▶ _Exercise directions_
Restrict the output to the lines below starting at the one that contains "right front paw: (1197, 595)" and ending at the one that contains "right back paw: (1056, 653)", and restate them word for word, both ends included.

::: Supplied material :::

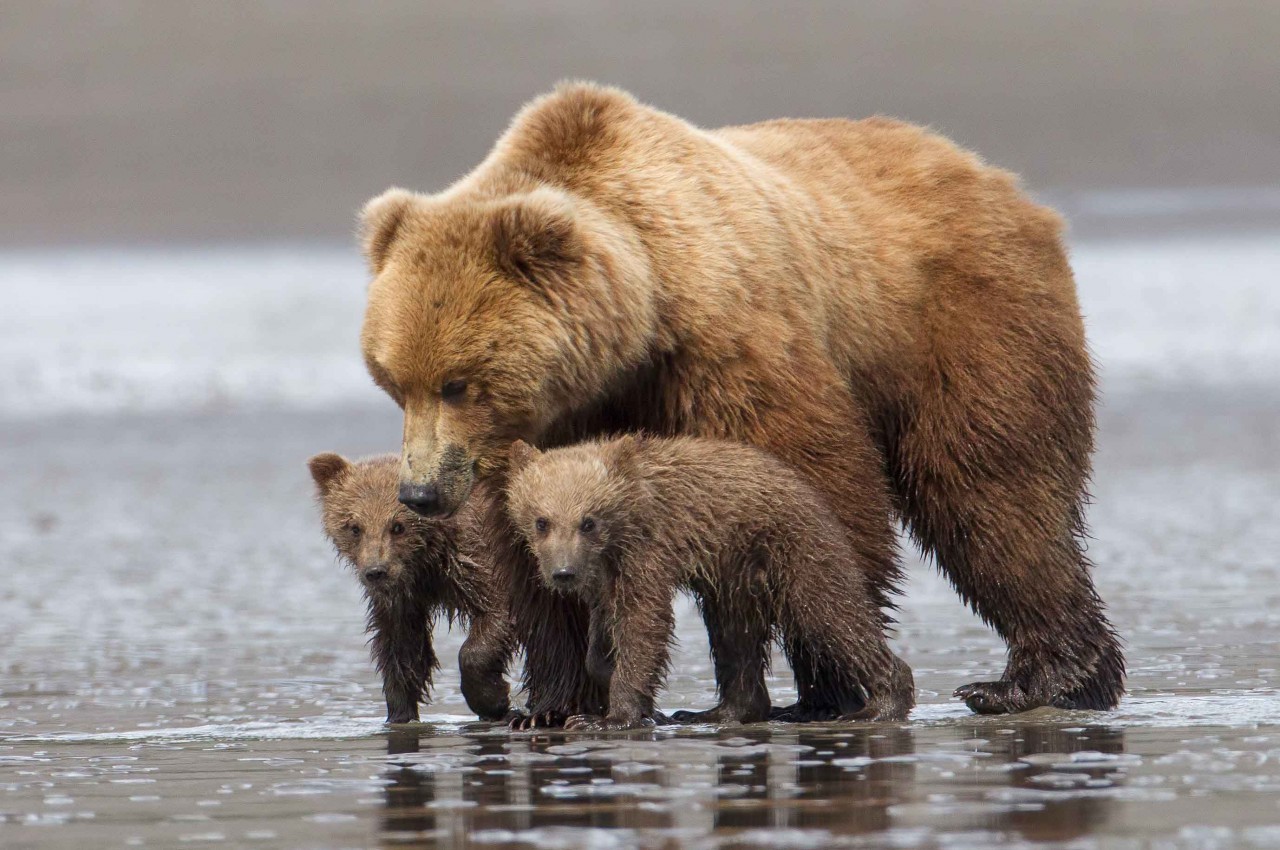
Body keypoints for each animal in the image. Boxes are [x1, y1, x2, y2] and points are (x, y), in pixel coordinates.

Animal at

:::
::: Supplied material :::

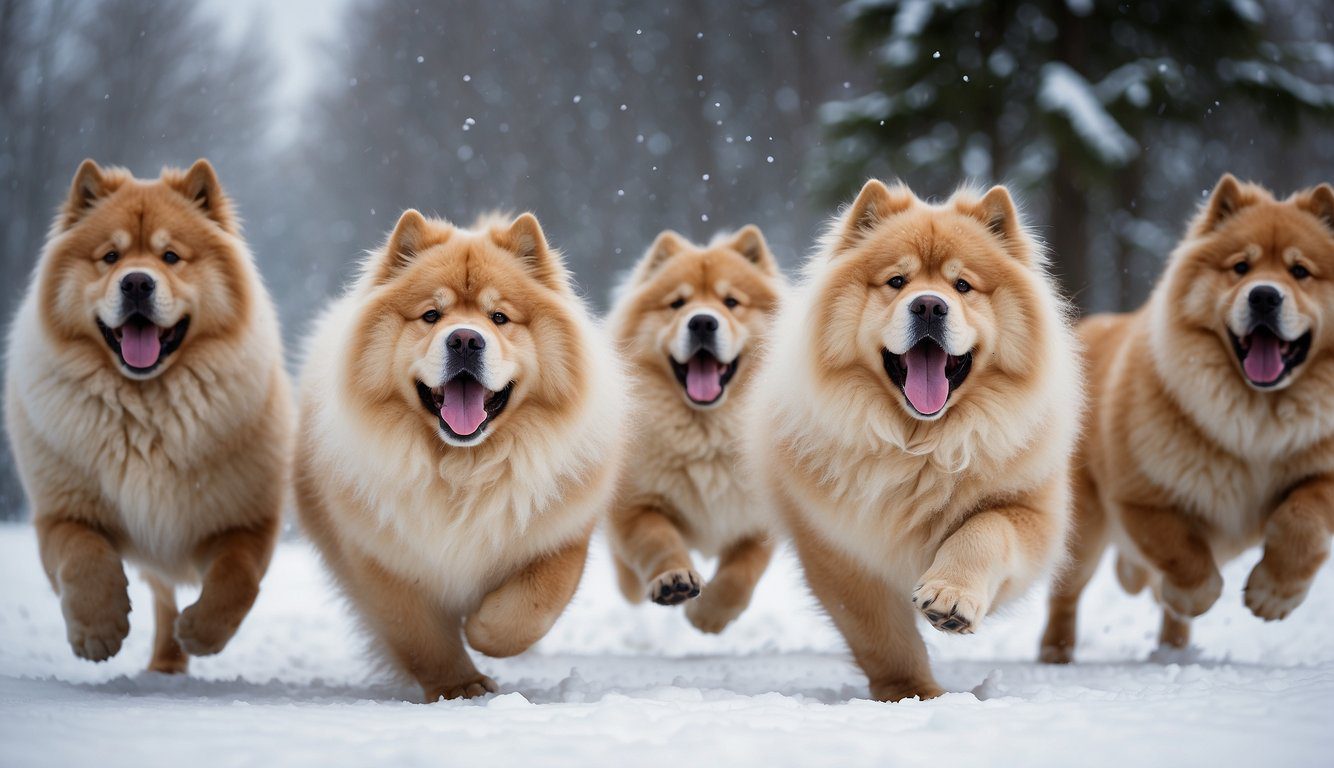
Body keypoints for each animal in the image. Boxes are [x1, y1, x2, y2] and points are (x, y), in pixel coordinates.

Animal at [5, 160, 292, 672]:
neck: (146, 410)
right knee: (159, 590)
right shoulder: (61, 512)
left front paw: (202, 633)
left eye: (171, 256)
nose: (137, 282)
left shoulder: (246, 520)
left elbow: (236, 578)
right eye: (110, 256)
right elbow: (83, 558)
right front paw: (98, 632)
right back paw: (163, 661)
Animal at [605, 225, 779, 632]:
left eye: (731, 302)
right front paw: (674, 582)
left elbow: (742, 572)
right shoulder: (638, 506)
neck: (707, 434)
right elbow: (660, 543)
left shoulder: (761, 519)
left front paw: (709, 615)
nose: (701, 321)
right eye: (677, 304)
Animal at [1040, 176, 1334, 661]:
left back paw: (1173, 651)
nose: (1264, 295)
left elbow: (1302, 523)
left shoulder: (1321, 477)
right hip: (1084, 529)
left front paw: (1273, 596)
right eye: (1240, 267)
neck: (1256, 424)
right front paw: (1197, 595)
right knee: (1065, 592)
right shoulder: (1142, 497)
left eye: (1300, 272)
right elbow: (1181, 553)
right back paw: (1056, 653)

:::

▶ _Your solution_
right front paw: (1197, 595)
right knee: (1065, 592)
right shoulder: (1142, 497)
left eye: (1300, 272)
right elbow: (1181, 553)
right back paw: (1056, 653)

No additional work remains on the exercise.